■ Exercise instructions
a) Answer these questions from the passage on joint venture companies:
(i) Under section 4 of the Partnership Act, when does a partnership exist?
(ii) Which sections of the Companies Act 2006 impose fiduciary obligations and a duty of care on the directors of the joint venture company?
(iii) Why would a shareholder holding only 50% not be a shadow director?
b) Write a continuation of the passage on joint venture companies, picking up after its final sentence.

=== Passage provided ===

However, if the shareholders in the joint venture company are to be regarded as in partnership there is no doubt that they will owe fiduciary obligations to each other both by reason of sections 27 to 29 of the Partnership Act 1890 and in equity.  Section 4 of the Partnership Act states that a partnership exists wherever two or more persons are “carrying on business in common with a view to profit”.  The fact that the agreement between the parties may contain a provision declaring that it is not a partnership does not affect the question.  It is a bit like the question of whether a tenancy exists:  it depends on the substance of the relationship and not the label which they have used.  It is an interesting question whether a partnership is formed when shareholders enter into a shareholders’ agreement.    It might be argued that it amounts to a partnership since the shareholders are carrying on business together with a view to earning profit through the joint venture company.    The better view however is probably that it is not a partnership because the shareholders are not carrying on business in common:  it is the company rather than the shareholders which is carrying on the business.

Even if there is no general duty of good faith and no fiduciary obligations, it appears on the basis of very recent authority that where one party to a contract is given a power or discretion to do something that this power may be required to be exercised in good faith and not on arbitrary, capricious or irrational grounds.  The exercise of that power may therefore be set aside if the person exercising it takes into account considerations it should not have taken into account, wrongly fails to take into account relevant considerations or reaches a decision that no reasonable person in that position could have reached.[24]

In any event the directors of the joint venture company will of course owe fiduciary obligations and a duty of care pursuant to sections 170 to 177 of the Companies Act 2006.  It is common for nominee directors to be appointed by each of the parties to the joint venture so that they can control directly the activities of joint venture company.  The question which then may arise is whether a nominee director is in breach of his duties to the company if he acts not in the interests of the company but in the interests of his appointing shareholder.  The answer is that although the director may take into account the wishes of those appointing him he must nevertheless act in the interests of the company.[25]  If he acts simply on the instructions of the person appointing him he is in breach of duty.[26]  The position is different only if there a clear agreement to the contrary in the shareholders’ agreement.[27]

The obligations of directors to the company extend not just to persons appointed as directors but also to de facto directors (that is persons who have assumed the functions of a director without being formally appointed) and shadow directors (that is persons in accordance with those directions the directors are accustomed to act).  A majority shareholder appointing a director might be regarded as itself as shadow director if it controls the board through its nominee directorships but it would not be a shadow director if it was only a 50% shareholder and controlled only half of the votes on the board since it would not have power to direct the board as a whole what to do.

=== Data provided ===

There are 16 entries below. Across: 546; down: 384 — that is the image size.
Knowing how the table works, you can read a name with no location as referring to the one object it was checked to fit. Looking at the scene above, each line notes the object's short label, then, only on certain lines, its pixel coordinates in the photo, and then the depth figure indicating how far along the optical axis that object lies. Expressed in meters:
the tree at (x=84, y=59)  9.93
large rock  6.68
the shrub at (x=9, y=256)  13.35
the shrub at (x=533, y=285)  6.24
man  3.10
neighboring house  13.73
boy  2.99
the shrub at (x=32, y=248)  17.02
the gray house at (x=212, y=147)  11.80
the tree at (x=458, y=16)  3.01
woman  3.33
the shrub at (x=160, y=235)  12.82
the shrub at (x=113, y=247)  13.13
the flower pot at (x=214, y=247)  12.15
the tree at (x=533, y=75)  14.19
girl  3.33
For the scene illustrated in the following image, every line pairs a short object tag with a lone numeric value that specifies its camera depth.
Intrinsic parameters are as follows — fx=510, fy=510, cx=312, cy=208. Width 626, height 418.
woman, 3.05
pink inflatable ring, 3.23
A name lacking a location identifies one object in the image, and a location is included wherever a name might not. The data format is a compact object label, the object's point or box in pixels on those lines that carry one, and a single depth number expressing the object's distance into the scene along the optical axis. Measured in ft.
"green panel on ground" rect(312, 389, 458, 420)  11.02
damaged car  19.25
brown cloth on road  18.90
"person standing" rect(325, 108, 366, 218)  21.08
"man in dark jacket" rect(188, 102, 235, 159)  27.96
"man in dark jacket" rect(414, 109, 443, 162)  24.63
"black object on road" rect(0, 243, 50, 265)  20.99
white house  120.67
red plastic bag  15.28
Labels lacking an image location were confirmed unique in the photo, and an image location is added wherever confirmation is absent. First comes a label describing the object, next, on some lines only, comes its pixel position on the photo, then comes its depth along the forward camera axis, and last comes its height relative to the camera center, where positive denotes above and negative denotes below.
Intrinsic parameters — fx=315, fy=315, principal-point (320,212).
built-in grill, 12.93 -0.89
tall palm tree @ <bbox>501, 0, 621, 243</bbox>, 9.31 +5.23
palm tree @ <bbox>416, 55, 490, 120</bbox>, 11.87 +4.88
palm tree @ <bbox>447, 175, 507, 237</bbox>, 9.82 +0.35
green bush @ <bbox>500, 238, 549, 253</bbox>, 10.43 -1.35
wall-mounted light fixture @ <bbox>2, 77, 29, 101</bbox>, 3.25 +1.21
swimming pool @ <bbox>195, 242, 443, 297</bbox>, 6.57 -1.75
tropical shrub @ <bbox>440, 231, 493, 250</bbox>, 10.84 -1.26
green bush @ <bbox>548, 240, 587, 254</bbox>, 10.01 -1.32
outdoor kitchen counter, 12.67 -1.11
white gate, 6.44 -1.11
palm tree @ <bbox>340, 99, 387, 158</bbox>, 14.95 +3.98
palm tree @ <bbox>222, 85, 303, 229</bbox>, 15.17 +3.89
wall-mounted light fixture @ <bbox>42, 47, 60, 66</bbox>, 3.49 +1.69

===

■ Per-task outputs
a)
(i) A partnership exists wherever two or more persons are "carrying on business in common with a view to profit."
(ii) Sections 170 to 177.
(iii) It would control only half of the votes on the board. It would therefore not have power to direct the board as a whole what to do.

b)
Generally, directors, de facto directors and shadow directors will owe obligations only to the company.  But in exceptional circumstances such obligations may also be owed to the shareholders.[28]  It is unclear what is required for such obligations to be owed to the shareholders but it may arise where for example there are strong relationships of a family character between the directors and shareholders of the company.[29]

Comply with the joint venture agreement or I’ll sue you

A not uncommon situation is where the directors nominated by one party act in a way in which the other party thinks is not in the best interests of the joint venture.  The company could of course bring an action against the directors for breach of duty.  But if there is deadlock on the board and the rival shareholders each hold 50% of the shares in the company no resolution will be passed to bring such an action.  On the face of it there is nothing which the other shareholder can do save in the exceptional situation in which the directors owe duties direct to the shareholders.  There is however a long-established principle whereby the shareholder can bring a so called derivative action on behalf of the company.  This is done by the shareholder in its own name bringing the claim again the director and joining the company as defendant.  The principle was established at common law and lead to the so-called rule in Foss v Harbottle.[30]  But it now has a statutory basis in sections 260 to 265 of the Companies Act 2006.  There are three stages to bringing a claim on this basis.  First the court makes an initial assessment on paper of whether the shareholder has a prima facie case.  If the case is not dismissed at this initial stage the matter proceeds to the second stage of a hearing at which the court will determine on the basis of representations by all parties whether or not the shareholder should be given permission to continue with the claim taking into account amongst other things whether the shareholder is bringing the action in good faith and in the interests of the company.  Thirdly if permission is obtained the case will in due course proceed to a trial of the substantive issues.

Even where the shareholder has a direct action against the other shareholder and so does not need to bring a derivative action it does not follow that it will necessary be able to bring a claim in damages.  In Johnson v Gore Wood[31] the House of Lords held that a shareholder could not recover loss which merely reflects the loss suffered by the company.  The only exceptions to this are where the company has no cause of action itself or where the shareholder has suffered a loss which is distinct from the company’s loss.[32]

I don’t like the expert/arbitrator and I’m not going to accept his decision

Given the potential for dispute, shareholders’ agreements often contain provisions requiring the dispute to be referred to an expert or arbitrator for determination.  Whilst this is likely to lead to a much quicker and cheaper resolution that would result if court proceedings were commenced it not infrequently leaves one party unhappy with the determination that is made and it may attempt to overturn the expert’s or arbitrator’s determination.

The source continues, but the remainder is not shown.